Start of DATA SUPPLIED
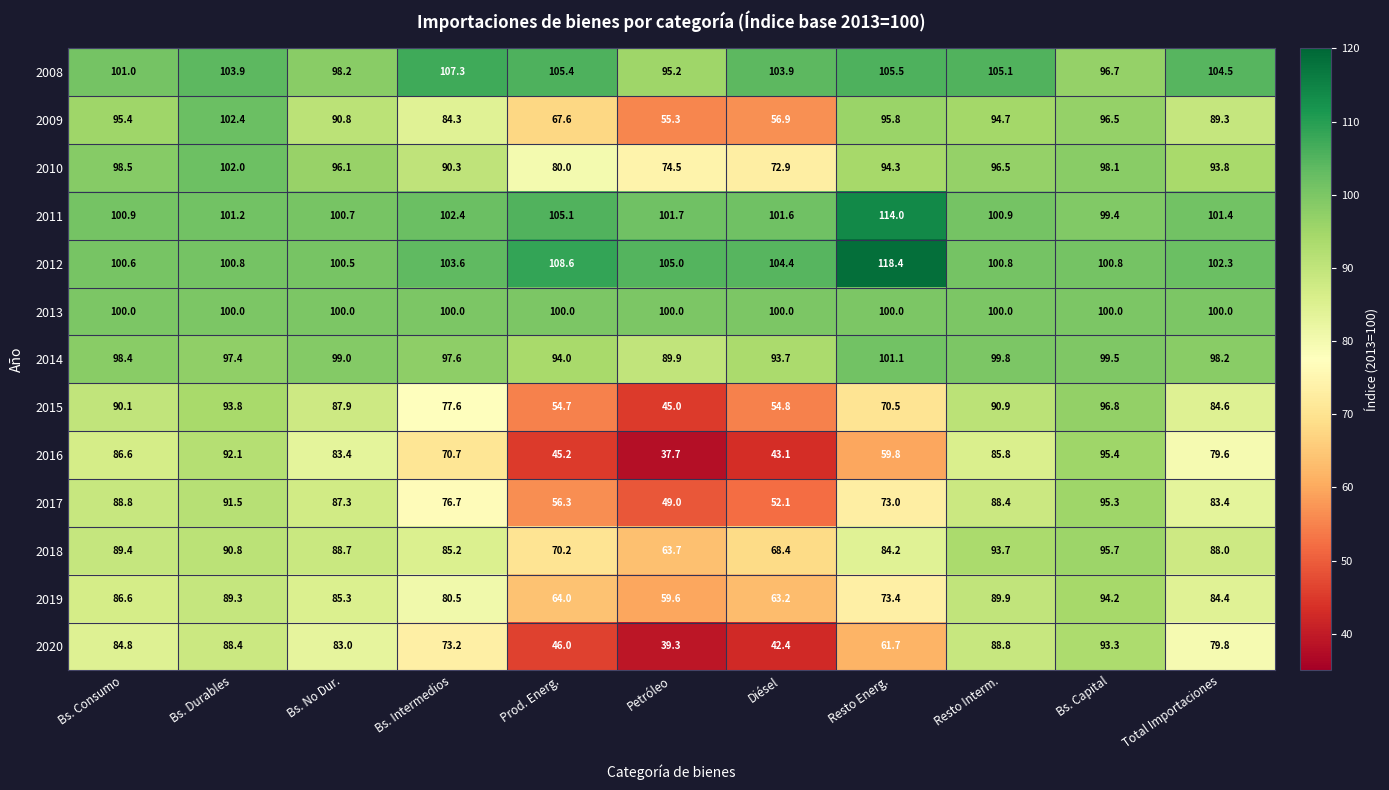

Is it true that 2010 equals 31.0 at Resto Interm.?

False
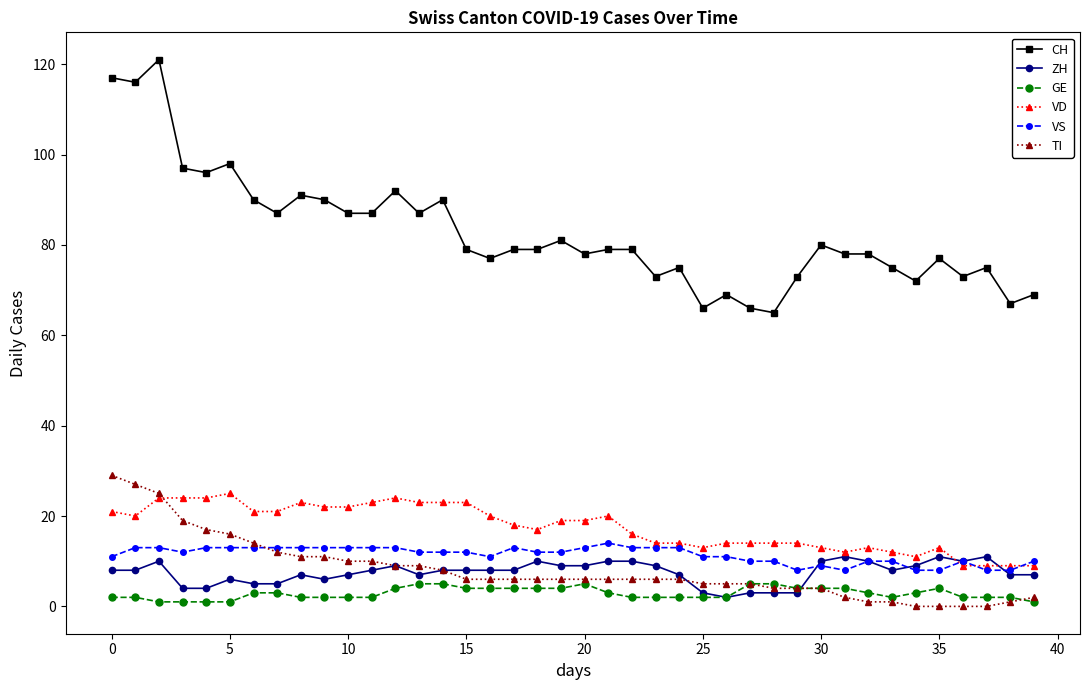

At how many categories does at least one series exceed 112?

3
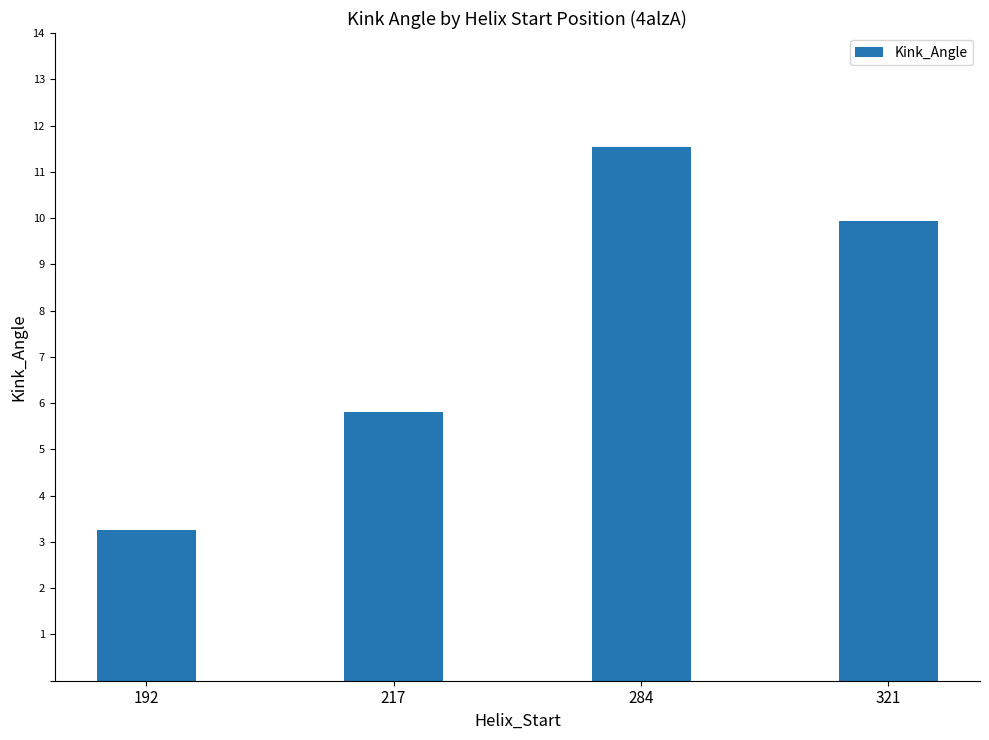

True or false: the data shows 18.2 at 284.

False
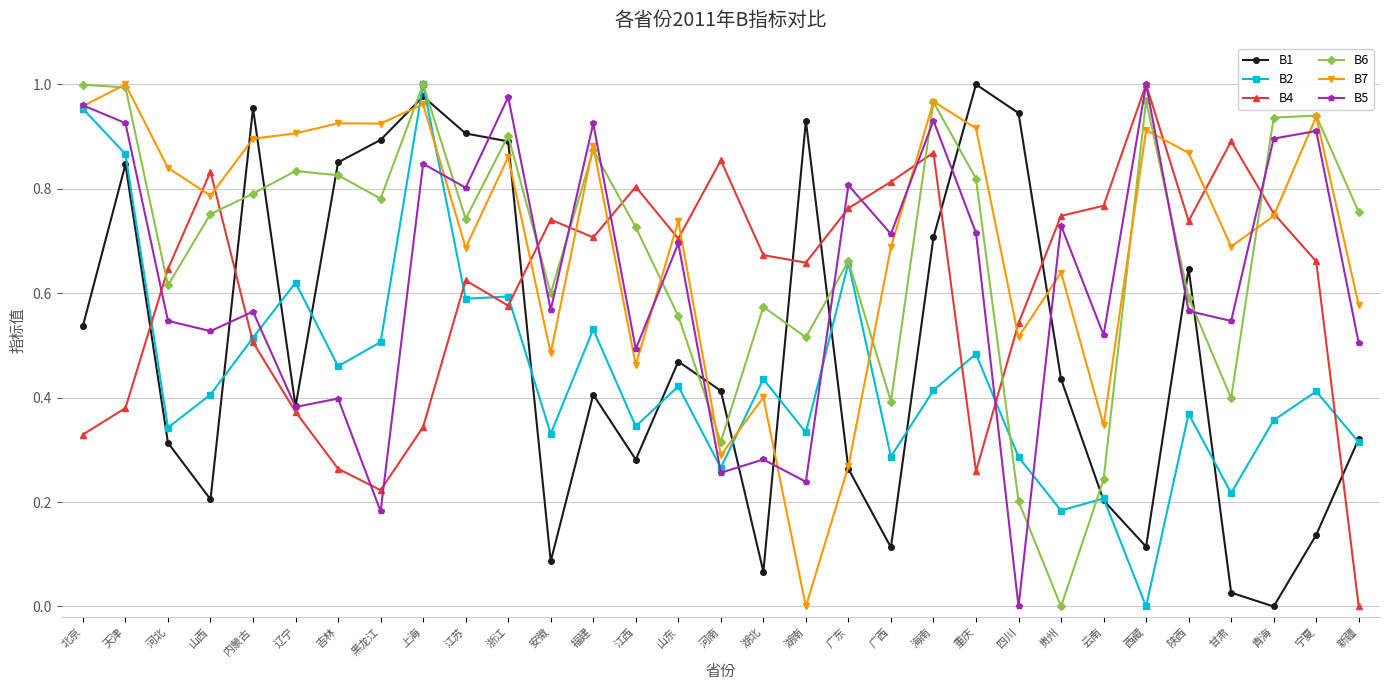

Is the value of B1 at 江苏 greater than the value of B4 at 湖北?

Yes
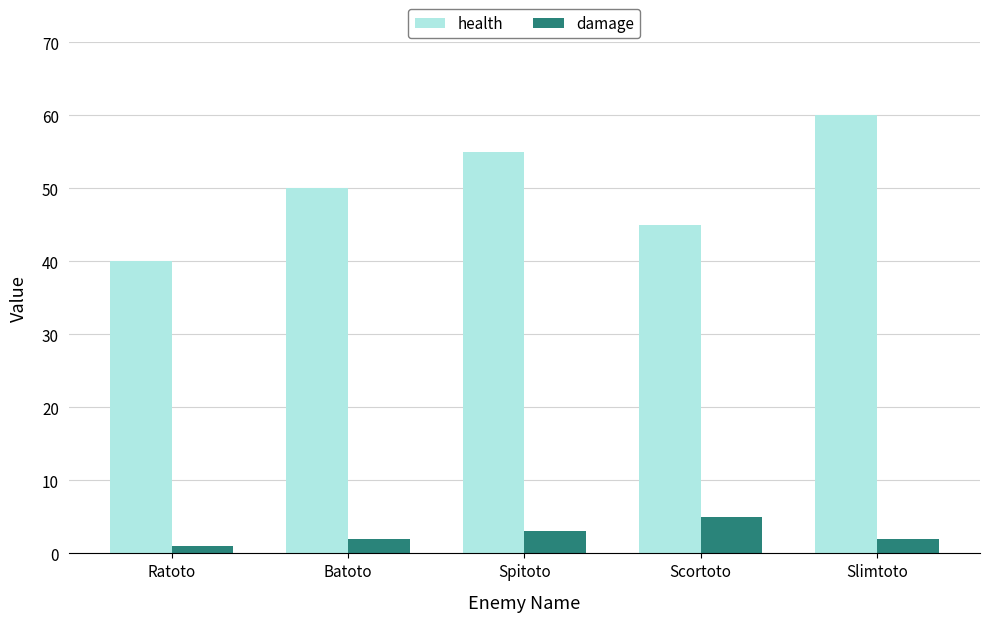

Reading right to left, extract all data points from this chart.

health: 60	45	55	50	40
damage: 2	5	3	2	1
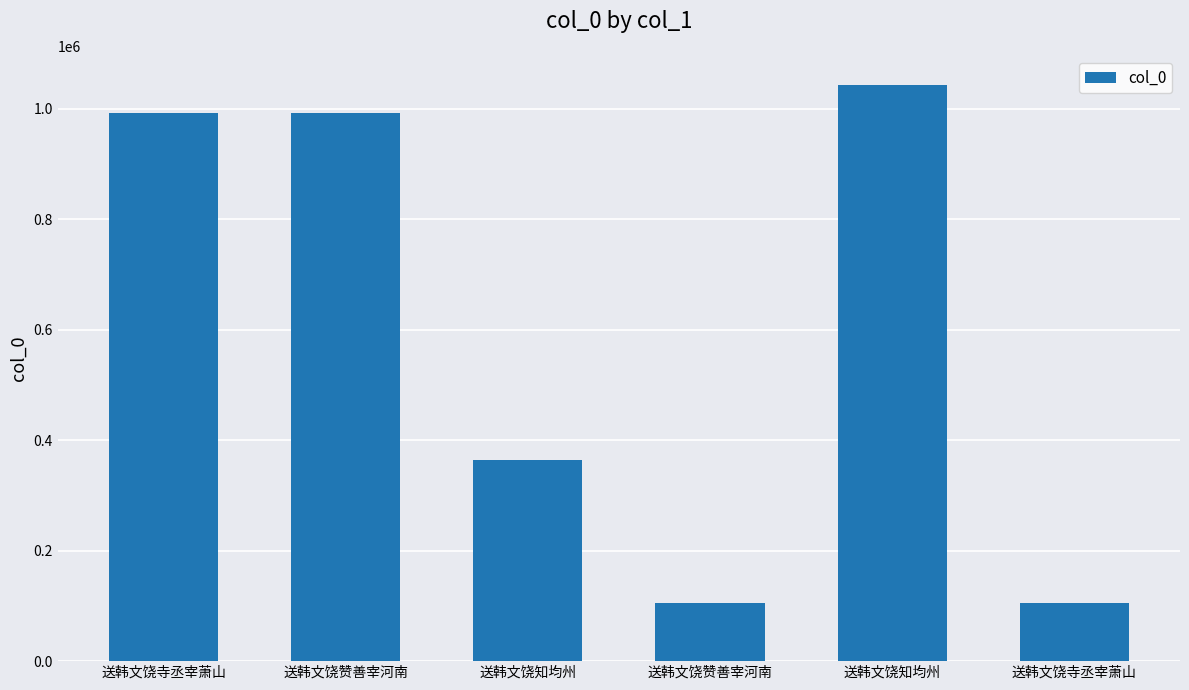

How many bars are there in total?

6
End of DATA SUPPLIED
WHAT IS NEEDED: Starting at the line that contains "Reading right to" and continuing through the end of the records, rewrite those lines with "bars" changed to "columns" and nothing else altered. Leave the pictures out of your answer.

ANSWER SPACE:
Reading right to left, extract all data points from this chart.

health: 60	45	55	50	40
damage: 2	5	3	2	1

How many columns are there in total?

6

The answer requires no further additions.